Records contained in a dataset
====================
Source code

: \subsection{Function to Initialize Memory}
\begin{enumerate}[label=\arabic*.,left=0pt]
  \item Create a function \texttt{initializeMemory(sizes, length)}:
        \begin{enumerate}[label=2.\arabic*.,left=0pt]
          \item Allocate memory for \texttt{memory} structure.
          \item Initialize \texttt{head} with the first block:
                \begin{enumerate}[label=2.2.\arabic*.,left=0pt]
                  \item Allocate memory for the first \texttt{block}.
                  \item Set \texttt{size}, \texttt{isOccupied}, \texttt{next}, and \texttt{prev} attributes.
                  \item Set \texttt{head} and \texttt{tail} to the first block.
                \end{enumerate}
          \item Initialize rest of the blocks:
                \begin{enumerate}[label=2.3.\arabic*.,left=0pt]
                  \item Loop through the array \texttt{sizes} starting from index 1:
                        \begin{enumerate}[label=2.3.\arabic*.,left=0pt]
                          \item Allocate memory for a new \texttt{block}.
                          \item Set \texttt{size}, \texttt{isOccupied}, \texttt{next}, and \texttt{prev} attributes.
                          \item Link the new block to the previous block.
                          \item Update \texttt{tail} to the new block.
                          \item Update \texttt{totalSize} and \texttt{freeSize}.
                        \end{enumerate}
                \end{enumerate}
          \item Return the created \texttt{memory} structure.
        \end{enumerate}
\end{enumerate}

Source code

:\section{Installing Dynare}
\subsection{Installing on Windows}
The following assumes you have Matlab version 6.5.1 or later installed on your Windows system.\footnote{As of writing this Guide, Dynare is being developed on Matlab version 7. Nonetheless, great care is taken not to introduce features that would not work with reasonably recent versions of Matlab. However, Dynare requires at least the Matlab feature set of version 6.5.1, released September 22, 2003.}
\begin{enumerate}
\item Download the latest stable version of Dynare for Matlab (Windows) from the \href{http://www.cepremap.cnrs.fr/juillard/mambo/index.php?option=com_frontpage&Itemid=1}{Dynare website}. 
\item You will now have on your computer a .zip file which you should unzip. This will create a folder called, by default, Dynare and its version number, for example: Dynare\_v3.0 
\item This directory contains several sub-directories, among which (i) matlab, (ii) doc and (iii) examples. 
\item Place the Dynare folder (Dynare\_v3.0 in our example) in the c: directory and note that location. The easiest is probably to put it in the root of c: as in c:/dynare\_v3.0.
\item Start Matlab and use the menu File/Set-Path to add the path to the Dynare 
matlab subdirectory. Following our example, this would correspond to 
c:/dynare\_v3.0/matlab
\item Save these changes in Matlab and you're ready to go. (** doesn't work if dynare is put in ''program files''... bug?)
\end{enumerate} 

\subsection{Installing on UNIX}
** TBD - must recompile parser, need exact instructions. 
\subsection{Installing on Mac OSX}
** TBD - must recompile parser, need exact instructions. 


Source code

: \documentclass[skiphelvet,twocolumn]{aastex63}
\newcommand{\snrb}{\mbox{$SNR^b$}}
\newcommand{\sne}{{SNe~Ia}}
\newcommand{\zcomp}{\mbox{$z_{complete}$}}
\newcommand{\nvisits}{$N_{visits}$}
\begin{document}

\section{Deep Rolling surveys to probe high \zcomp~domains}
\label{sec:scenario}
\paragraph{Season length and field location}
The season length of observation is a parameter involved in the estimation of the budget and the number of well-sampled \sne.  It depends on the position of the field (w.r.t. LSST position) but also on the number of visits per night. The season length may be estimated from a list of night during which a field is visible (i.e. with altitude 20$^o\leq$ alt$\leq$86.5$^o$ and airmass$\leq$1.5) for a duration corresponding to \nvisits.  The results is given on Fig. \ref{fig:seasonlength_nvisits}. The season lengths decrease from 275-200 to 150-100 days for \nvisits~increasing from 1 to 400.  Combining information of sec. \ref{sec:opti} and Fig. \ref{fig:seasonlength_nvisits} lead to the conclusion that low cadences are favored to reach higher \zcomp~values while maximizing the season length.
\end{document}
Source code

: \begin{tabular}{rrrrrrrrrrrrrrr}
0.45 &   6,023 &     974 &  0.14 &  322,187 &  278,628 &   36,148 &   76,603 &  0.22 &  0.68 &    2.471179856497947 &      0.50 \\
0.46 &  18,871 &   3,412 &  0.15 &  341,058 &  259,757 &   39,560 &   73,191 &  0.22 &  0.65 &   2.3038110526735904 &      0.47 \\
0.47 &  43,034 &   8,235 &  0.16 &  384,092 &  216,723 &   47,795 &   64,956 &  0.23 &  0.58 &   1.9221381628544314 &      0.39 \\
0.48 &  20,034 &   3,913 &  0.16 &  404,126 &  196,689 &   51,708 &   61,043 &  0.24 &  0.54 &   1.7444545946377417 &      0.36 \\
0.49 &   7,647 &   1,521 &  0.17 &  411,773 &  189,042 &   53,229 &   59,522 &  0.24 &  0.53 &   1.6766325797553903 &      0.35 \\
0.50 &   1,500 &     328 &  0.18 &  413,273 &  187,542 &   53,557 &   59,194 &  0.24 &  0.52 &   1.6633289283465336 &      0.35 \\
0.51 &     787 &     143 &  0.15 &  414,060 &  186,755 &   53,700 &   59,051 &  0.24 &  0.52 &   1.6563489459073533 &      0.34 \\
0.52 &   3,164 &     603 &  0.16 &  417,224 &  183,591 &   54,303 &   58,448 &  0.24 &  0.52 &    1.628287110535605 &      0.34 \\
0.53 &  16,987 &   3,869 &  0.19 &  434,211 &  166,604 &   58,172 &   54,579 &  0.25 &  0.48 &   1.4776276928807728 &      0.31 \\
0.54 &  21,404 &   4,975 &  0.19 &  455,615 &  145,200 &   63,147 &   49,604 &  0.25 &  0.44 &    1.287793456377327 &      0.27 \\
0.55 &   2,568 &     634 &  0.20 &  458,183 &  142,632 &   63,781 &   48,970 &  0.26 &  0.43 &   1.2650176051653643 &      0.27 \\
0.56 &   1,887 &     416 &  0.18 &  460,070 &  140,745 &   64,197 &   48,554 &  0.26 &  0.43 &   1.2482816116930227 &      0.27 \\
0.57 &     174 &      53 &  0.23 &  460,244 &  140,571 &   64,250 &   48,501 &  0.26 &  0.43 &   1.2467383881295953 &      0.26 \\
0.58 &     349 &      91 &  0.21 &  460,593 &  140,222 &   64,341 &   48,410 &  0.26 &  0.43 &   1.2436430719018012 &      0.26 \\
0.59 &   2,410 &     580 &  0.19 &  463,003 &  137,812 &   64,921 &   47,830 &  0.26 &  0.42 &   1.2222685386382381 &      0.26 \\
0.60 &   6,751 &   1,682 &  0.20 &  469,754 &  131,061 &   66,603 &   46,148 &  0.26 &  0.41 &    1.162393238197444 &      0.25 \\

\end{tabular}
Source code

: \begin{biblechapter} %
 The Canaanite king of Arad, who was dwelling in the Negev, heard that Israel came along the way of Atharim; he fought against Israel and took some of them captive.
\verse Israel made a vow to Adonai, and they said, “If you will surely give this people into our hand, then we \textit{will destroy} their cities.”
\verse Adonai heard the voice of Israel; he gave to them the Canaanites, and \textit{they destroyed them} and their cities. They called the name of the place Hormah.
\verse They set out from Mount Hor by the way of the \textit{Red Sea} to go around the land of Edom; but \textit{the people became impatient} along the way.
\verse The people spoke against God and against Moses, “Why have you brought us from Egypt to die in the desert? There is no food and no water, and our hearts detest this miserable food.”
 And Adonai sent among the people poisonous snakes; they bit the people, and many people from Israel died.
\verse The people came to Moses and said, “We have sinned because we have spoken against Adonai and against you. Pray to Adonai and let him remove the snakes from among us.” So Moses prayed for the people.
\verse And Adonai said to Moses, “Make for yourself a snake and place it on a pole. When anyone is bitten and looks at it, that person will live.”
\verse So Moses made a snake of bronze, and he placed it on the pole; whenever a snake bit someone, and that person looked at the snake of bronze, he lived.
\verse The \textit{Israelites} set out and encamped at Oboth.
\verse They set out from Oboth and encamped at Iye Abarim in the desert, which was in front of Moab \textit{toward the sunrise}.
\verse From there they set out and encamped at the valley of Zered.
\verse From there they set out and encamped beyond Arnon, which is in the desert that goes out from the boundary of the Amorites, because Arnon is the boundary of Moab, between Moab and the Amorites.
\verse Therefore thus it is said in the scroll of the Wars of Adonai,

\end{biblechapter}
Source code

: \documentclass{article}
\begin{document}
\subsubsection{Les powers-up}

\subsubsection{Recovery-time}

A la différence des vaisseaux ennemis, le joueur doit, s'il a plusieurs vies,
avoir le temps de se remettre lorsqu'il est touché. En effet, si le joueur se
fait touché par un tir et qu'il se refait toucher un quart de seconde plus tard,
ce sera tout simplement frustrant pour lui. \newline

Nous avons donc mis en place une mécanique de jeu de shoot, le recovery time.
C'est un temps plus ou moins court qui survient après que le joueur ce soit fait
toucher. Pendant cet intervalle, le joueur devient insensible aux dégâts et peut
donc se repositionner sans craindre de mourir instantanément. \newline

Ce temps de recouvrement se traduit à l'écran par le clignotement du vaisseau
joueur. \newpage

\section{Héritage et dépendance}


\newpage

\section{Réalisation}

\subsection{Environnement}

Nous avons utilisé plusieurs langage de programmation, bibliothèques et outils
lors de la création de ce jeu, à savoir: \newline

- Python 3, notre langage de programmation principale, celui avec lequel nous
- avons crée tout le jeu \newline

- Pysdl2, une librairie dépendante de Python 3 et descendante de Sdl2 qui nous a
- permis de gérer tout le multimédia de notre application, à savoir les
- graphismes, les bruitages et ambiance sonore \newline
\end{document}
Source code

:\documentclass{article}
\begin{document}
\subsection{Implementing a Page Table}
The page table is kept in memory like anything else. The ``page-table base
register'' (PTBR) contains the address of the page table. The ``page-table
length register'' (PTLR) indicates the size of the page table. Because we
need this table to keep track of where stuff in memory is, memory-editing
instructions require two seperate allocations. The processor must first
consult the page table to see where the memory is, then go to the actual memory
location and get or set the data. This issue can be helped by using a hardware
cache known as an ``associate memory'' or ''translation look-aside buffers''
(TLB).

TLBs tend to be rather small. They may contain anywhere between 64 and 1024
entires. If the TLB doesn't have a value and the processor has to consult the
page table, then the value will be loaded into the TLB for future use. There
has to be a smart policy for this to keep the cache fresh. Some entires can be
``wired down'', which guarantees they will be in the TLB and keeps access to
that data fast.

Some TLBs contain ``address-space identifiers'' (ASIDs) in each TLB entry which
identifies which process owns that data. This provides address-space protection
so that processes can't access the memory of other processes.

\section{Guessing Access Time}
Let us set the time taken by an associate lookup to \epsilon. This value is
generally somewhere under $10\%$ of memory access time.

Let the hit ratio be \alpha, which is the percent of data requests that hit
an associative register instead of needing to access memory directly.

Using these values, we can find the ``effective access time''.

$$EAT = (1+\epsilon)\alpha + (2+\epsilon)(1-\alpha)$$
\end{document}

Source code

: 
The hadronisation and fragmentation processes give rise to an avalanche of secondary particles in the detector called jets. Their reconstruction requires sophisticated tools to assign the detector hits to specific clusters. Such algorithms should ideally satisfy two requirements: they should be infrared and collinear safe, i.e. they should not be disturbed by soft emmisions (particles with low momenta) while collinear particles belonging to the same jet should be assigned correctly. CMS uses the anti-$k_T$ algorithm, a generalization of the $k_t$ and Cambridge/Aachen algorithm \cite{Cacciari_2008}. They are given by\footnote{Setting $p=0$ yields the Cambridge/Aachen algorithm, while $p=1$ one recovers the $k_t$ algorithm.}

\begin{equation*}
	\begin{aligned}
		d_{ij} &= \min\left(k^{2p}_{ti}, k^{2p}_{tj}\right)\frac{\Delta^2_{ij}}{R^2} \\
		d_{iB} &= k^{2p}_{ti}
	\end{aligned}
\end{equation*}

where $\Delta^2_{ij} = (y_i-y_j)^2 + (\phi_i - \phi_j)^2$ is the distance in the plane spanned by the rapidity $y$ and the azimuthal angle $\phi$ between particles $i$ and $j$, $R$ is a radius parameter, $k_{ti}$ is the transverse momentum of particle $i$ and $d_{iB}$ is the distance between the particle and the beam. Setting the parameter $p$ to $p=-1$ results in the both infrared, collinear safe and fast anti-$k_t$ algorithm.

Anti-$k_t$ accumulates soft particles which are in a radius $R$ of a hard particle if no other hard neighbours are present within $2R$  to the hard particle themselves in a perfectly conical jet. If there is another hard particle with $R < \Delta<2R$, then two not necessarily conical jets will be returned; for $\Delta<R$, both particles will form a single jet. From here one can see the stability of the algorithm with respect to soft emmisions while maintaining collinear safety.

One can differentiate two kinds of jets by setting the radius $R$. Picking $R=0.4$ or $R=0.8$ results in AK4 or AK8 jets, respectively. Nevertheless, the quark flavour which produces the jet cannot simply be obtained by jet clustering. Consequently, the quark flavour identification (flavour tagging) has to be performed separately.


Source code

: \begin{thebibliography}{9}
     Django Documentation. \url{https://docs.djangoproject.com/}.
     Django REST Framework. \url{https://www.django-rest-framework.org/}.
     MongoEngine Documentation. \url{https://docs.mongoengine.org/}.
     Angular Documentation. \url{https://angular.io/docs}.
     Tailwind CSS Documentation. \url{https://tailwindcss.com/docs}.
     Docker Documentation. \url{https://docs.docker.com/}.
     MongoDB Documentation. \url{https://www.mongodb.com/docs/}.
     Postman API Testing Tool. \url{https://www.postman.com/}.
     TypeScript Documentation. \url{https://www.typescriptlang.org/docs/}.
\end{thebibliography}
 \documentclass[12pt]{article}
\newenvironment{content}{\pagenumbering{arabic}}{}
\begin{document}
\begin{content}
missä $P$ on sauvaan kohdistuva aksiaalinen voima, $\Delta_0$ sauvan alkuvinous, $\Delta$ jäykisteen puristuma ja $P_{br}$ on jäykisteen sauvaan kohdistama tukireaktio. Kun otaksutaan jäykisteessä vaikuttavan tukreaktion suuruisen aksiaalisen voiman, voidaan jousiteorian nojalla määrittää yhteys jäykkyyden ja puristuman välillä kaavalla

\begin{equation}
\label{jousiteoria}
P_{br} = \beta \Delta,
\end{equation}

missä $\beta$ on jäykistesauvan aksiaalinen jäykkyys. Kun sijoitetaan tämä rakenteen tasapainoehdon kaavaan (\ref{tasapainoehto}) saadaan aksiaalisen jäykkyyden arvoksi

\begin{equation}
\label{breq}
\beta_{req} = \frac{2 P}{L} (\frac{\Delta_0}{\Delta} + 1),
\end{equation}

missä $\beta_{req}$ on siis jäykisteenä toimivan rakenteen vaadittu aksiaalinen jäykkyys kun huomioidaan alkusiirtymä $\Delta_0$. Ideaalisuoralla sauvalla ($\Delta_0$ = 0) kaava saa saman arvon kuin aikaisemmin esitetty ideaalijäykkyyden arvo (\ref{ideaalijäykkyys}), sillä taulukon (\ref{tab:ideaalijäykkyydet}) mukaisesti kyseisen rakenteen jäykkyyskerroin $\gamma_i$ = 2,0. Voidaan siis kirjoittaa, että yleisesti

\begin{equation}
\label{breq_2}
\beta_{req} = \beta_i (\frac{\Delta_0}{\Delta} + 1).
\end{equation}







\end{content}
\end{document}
====================
# [Work required]
All that is wanted is the stretch of lines above from the one containing "need this table" through the one containing "has to be a", duplicated exactly.

# [Solution for this problem]
need this table to keep track of where stuff in memory is, memory-editing
instructions require two seperate allocations. The processor must first
consult the page table to see where the memory is, then go to the actual memory
location and get or set the data. This issue can be helped by using a hardware
cache known as an ``associate memory'' or ''translation look-aside buffers''
(TLB).

TLBs tend to be rather small. They may contain anywhere between 64 and 1024
entires. If the TLB doesn't have a value and the processor has to consult the
page table, then the value will be loaded into the TLB for future use. There
has to be a smart policy for this to keep the cache fresh. Some entires can be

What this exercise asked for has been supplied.